Private vendors dominate mortgage market

Business News of Wednesday, 4 February 2015

Source: B&FT

Royals Estates .jpeg

Home buyers are turning more to individual sellers than real estate companies, and industry players suspect this to be the result of delivery delays as well as poor quality of work by developers.

Major mortgage provider Ghana Home Loans said for the fourth year running it has done more business with private vendors than real estate developers, in spite of the more rigorous process it takes private vendors through.

Kojo Addo-Kufour, Chief Operating Officer of Ghana Home Loans, told a room-full of developers at a seminar in Accra they may have to pay more attention to the quality of their work, the delivery time as well as step-up their marketing campaigns.

“Some people think that — and I don’t think there is any evidence at all to back it — when they buy from a private vendor the element of surprise is much lower, because what you see is what you get. We’ve seen this for the fourth year running. It is a demand-driven thing; people just want properties they see; it is not like they have to wait for you to build. It is there, they check it out, and when they write the cheque they know they are moving in the next day. So if I have to hazard a guess, I would say it is delivery time and quality,” he said.
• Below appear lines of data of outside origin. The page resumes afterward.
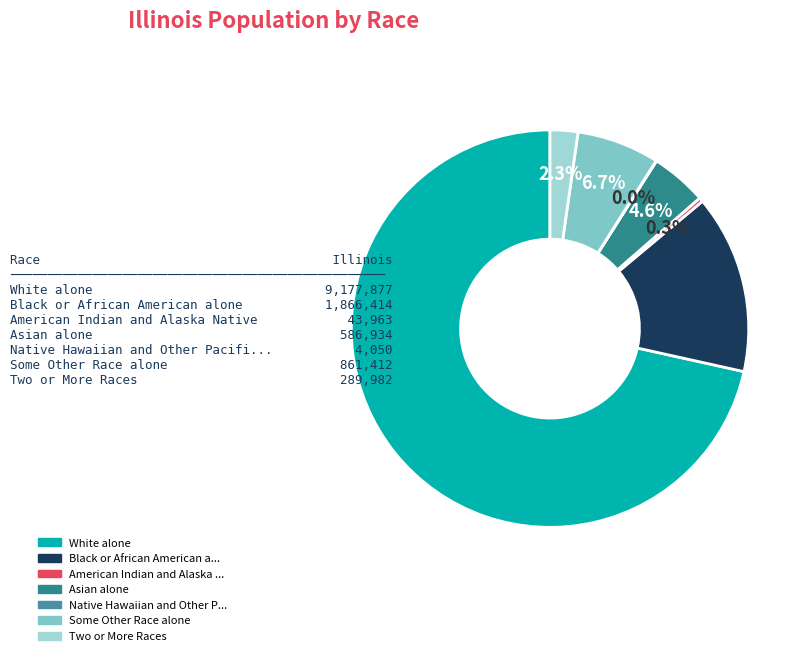

Which slice is the largest?

White alone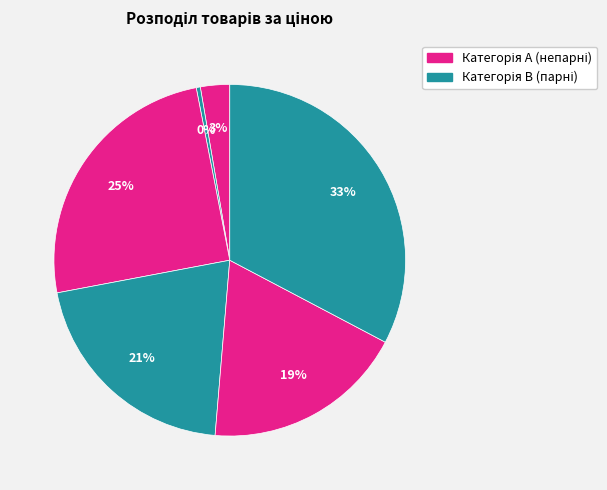

Is there any slice that represents more than half of the pie?

No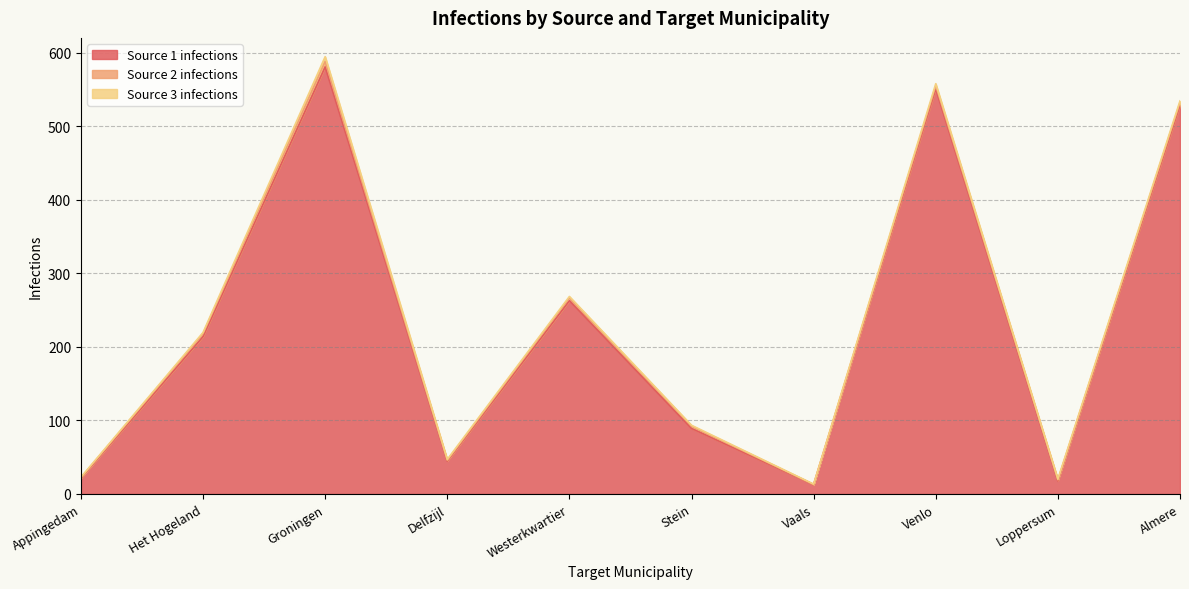

At which category does Source 1 infections reach its first local peak?

Groningen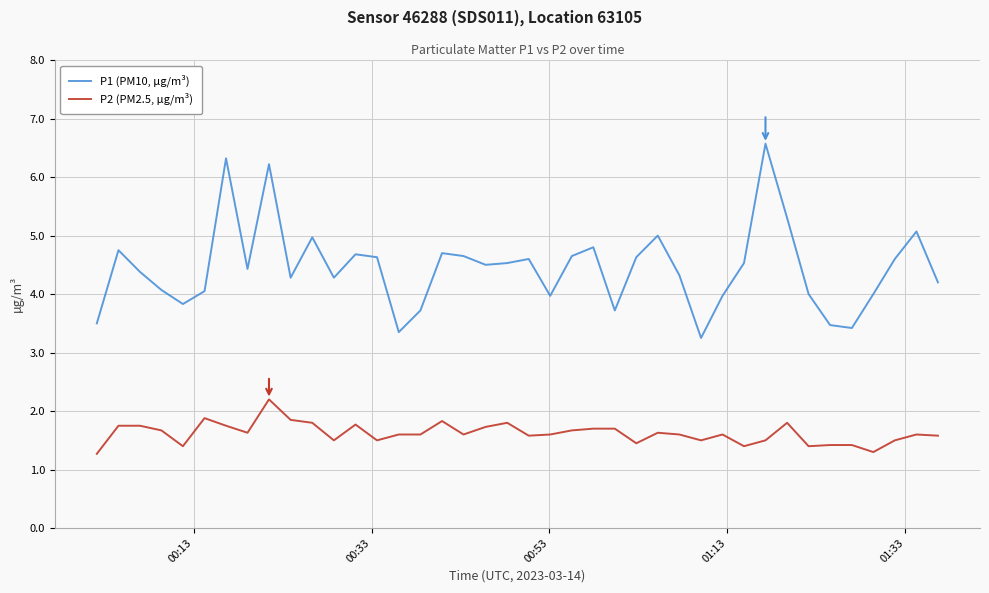

What is the sum of all P1 (PM10, µg/m³) values?

177.9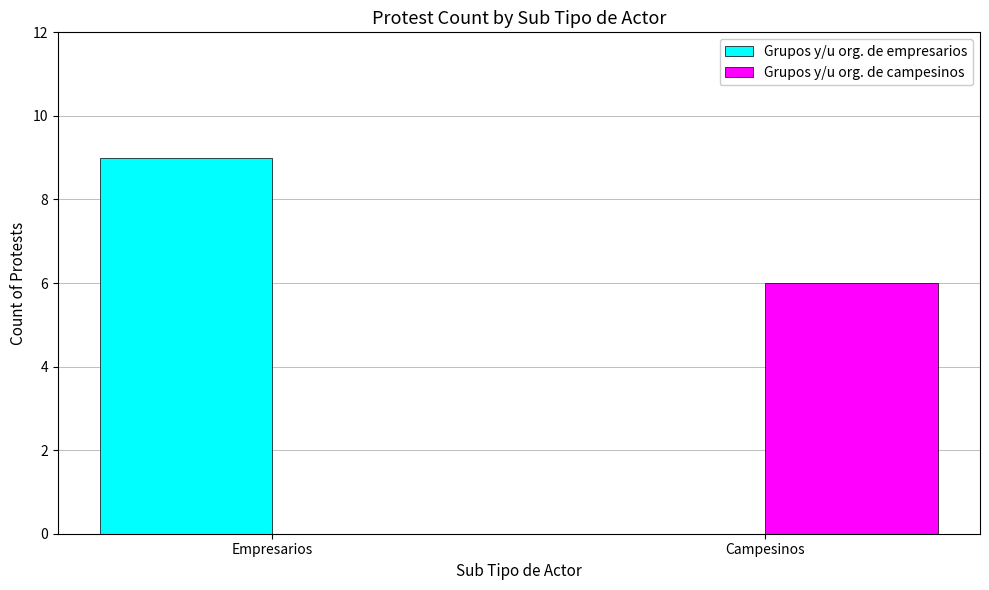

Count the number of data series in this chart.

2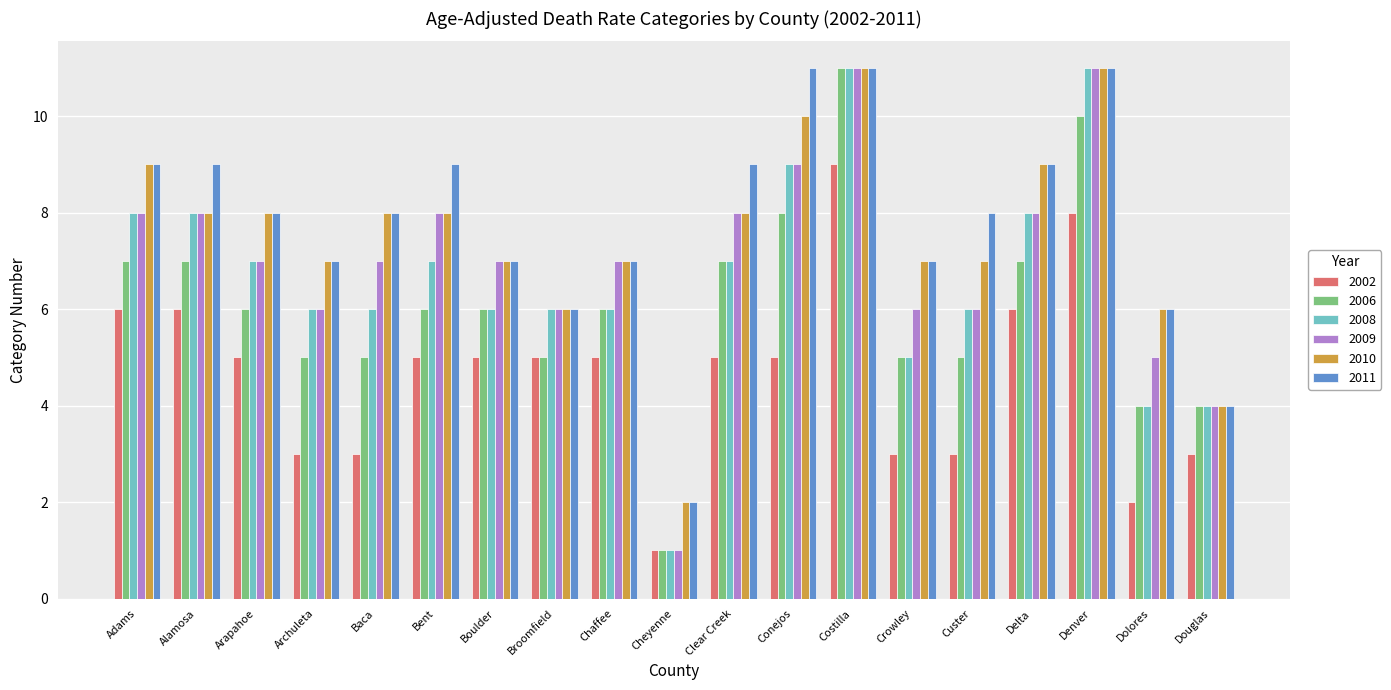

What is the highest value of the 2010 series?

11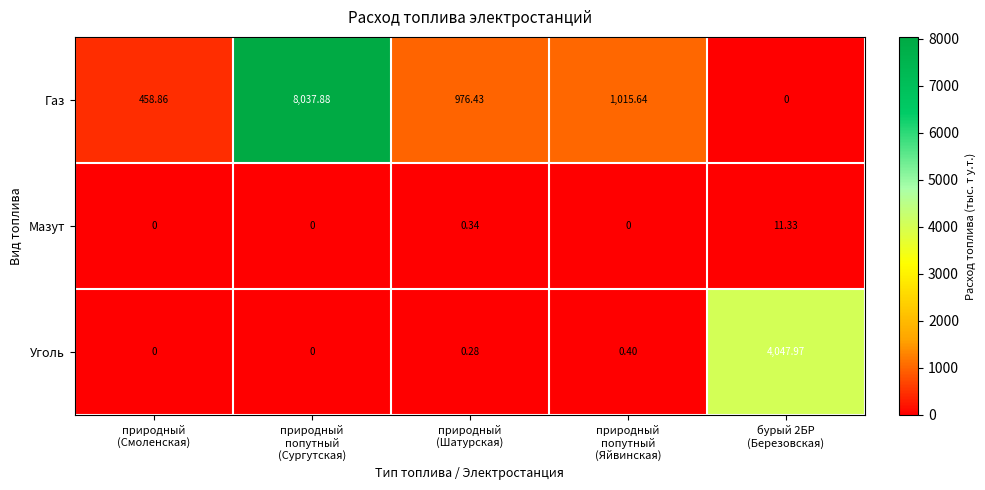

Which series changed the most between природный
(Шатурская) and природный
попутный
(Яйвинская)?

Газ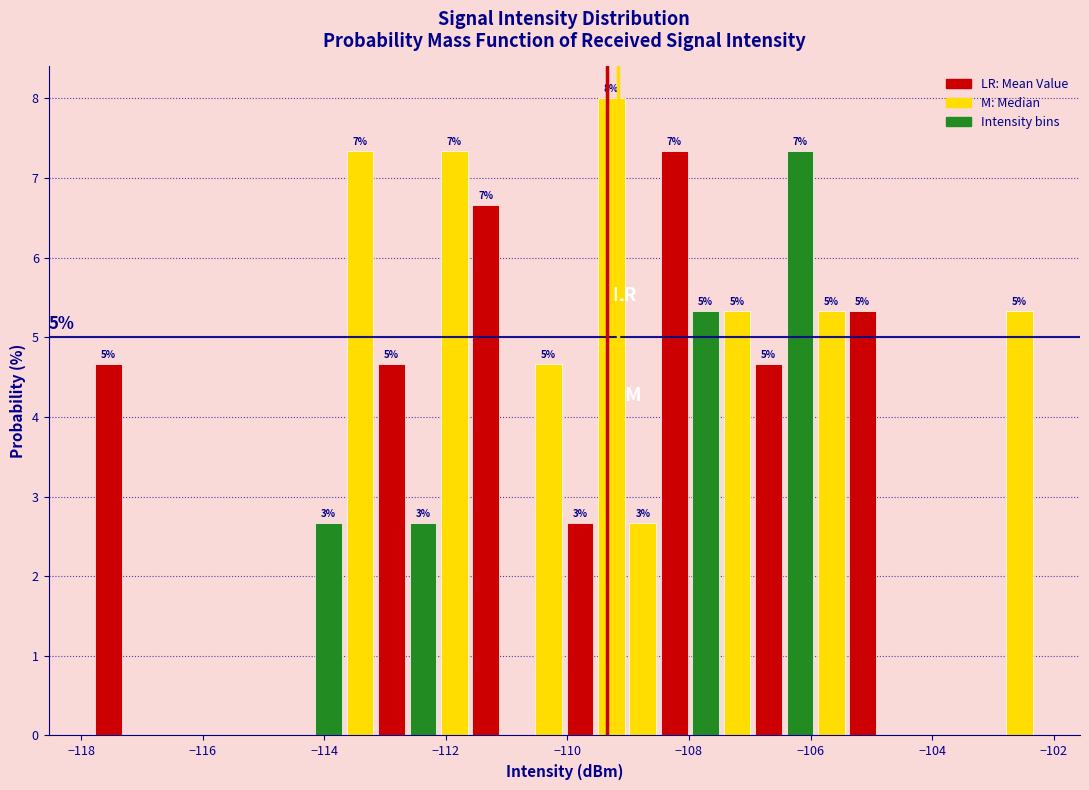

Read against the x-axis, roughly where is the centre of the tallest bar?

-109.2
“It didn’t use to be like this. In the years 2006, 2007, 2008, and even 2009, developers were a more substantial part of our disbursement portfolio than private transactions. If you knew the stress we put private transactions through you would appreciate what this means, because chances are we will say ‘no’.

We don’t know who the vendor is, we don’t like the location; we are not sure about the title. So for them to go through and emerge as number-one, it shows the significance of that segment,” Addo-Kufour said.

One of the developers felt, however, that the trend may not be a worrying one since a “secondary market” seems to be emerging, wherein home-owners sell and move on to bigger homes when their families expand.

In response, Kojo Addo-Kufuor said: “It is the case that people buy maybe a one-bedroom house and when they have a family they sell and move on. I am not sure at this stage that is what we are seeing. We are not quite there yet. What we are seeing here is a case of somebody decides they want to buy a house; they can either go to a developer or buy from their landlord or someone who has an uncompleted house down the road; and they choose to buy it over that of the developer. The observation here is that people feel more comfortable, from the evidence, buying that one than joining a developer’s queue and waiting for the house to be delivered”.

Sammy Amegayibor, an official of the Ghana Real Estate Developers Association (GREDA) told the developers that, “We have to do our homework well. So many of our potential clients have questions about our products and if we don’t change they will continue to purchase from the private vendor”.

One developer, he said, sold a three-bedroom house to a client who later became aggrieved over poor quality of work and reported the matter to GREDA.

“The total number of defects we found on the house was 110. If you sold only a three-bedroom house, not a block of flats, and there are 110 defects, it tells you that we are not doing enough,” he said.

Research by Habitat for Humanity, a not-for-profit home builder, indicates that Ghana does between 40,000 to 45000 housing units per year, out of which only three percent is provided by established real estate developers.

The real estate industry has, however, seen a lot of growth in recent years, and the prospects for the industry, according to Ghana Home Loans, is great.